So, we meet again, my old friend the Careers Statutory Guidance for schools. It’s been a long journey we’ve been on, you and I. It was way back in 2012 that you first appeared, much slimmer than your current form and with an almost naive belief that your lack of specificity or detail would encourage schools to cope with a new set of responsibilities suddenly thrust upon them.
Since then, year by year, you’ve grown and expanded. In 2013 you talked more about the “responsibilities” of a school
perhaps fearful that schools hadn’t paid much attention to your first appearance.
In 2014, you updated again, this time shaped by Matt Hancock who included much more on the positives of school/employer interaction.
By your 2015 incarnation, you were approaching a level of detail that brought warmer words from the professional bodies. The references to Quality Awards, employer engagement, professional face to face guidance where at least there, if the wording of could/should/must still sparked debate. By now though the continual expansion of the Duty document and the recommendations contained were in danger of designing a roof without worrying about the walls.

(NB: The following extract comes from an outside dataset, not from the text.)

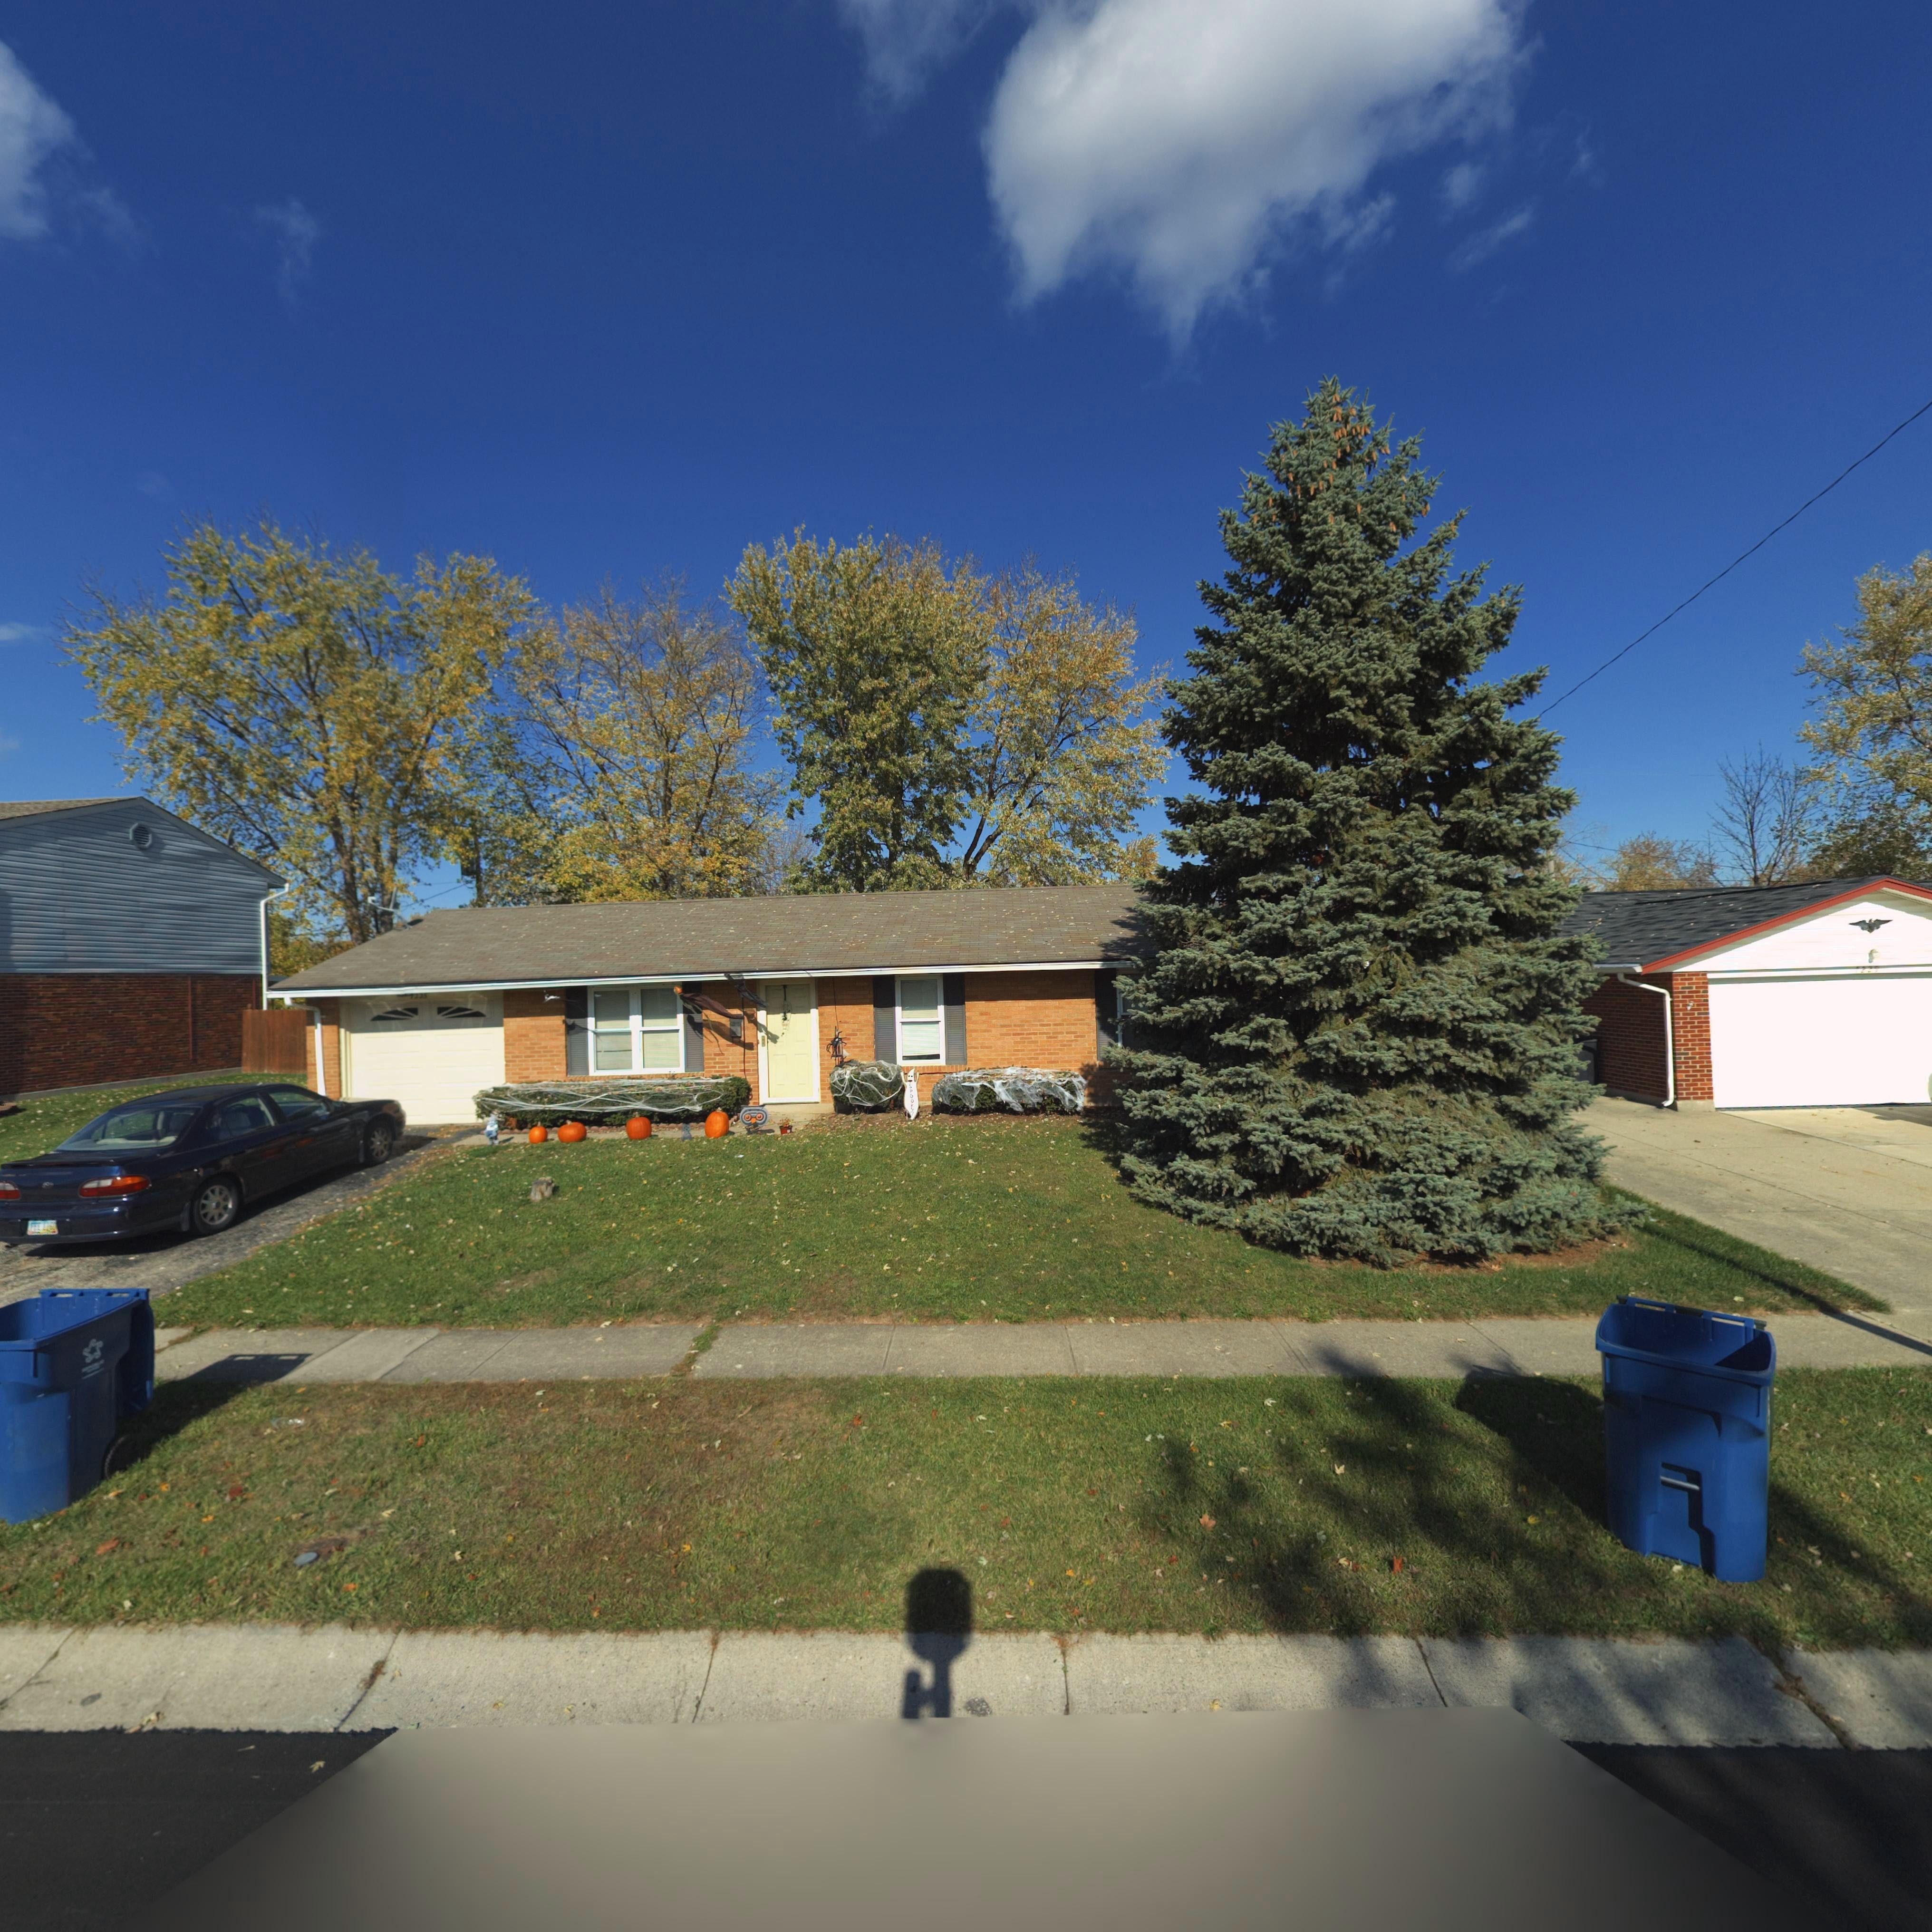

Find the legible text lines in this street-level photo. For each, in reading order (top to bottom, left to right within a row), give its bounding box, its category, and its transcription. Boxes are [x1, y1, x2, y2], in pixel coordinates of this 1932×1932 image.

And so we reach your latest edition, “Careers Guidance and access for education and training providers January 2018” which is your most comprehensive to date. I understand that you can’t really help this bloat, since your inception the landscape around you has grown and you have to acknowledge this. You have to reference:
- Careers & Enterprise Company
- The recent Careers Strategy
- The Baker Clause
- What Ofsted will inspect
- The Gatbsy benchmarks
- Local Enterprise Partnerships
and all of the things still to come
I want to commend you on much of your content, you’re full of recommendations and suggestions that Careers professionals working in schools would heartily agreed with. Of course Careers Leaders (to use your terminology) would want to include providers of all routes in their careers work, track and monitor the destinations of students, challenge work stereotypes, engage with employers, contract personal providers, consider and plan for the skills needs of the local labour market and work with all relevant stakeholders for the good of all pupils. The detail is there on how to achieve these things, the resources to use, the steps to take, the clarity provided by the Gatbsy benchmarks is wholly helpful.
You outline the “why” we want to achieve these things in a way that, again, would be music to a Careers professionals’ ears
good careers guidance connects learning to the future. It motivates young people by giving them a clearer idea of the routes to jobs and careers that they will find engaging and rewarding. Good careers guidance widens pupils’ horizons, challenges stereotypes and raises aspirations. It provides pupils with the knowledge and skills necessary to make successful transitions to the next stage of their life.
But here, I’m afraid, the praise and welcoming tone of my letter to you must end for you hope to achieve so much, yet offer so little. Much like your Careers Strategy step-father, your ambition outstretches your reach. Money, it seems, is not worthy of a mention.
To satisfy your requirements now, schools will need to fund
- a salary at a level to entice a capable Careers Leader
- funding for L6 IAG training for the Careers Leader (or) a contract with a L6 qualified provider
- funding for work experience
- funding for coach trips to events such as the Skills Show, employer visits or visits to other providers such as Universities
- a budget to cover the costs of events in school
- admin support for this post
And, because of the need from September 2018 to publish their Careers plan, schools will have to think carefully about the provision they publicly commit to and the funding this will require from future budgets. And this omission is not for the lack of numbers. We know that Gatbsy & PWC did the work in great detail.
You’ve just chosen to ignore it and hope that, somehow, schools will just deal with these new costs every year.
I’m sure that we’ll meet again soon, you already mention a September 2018 update, in the meantime I hope that you acknowledge, at least, that quality outcomes do not just come from standards papers. Investment begets performance and that the level of quality provision you outline does require, I’m afraid, investment.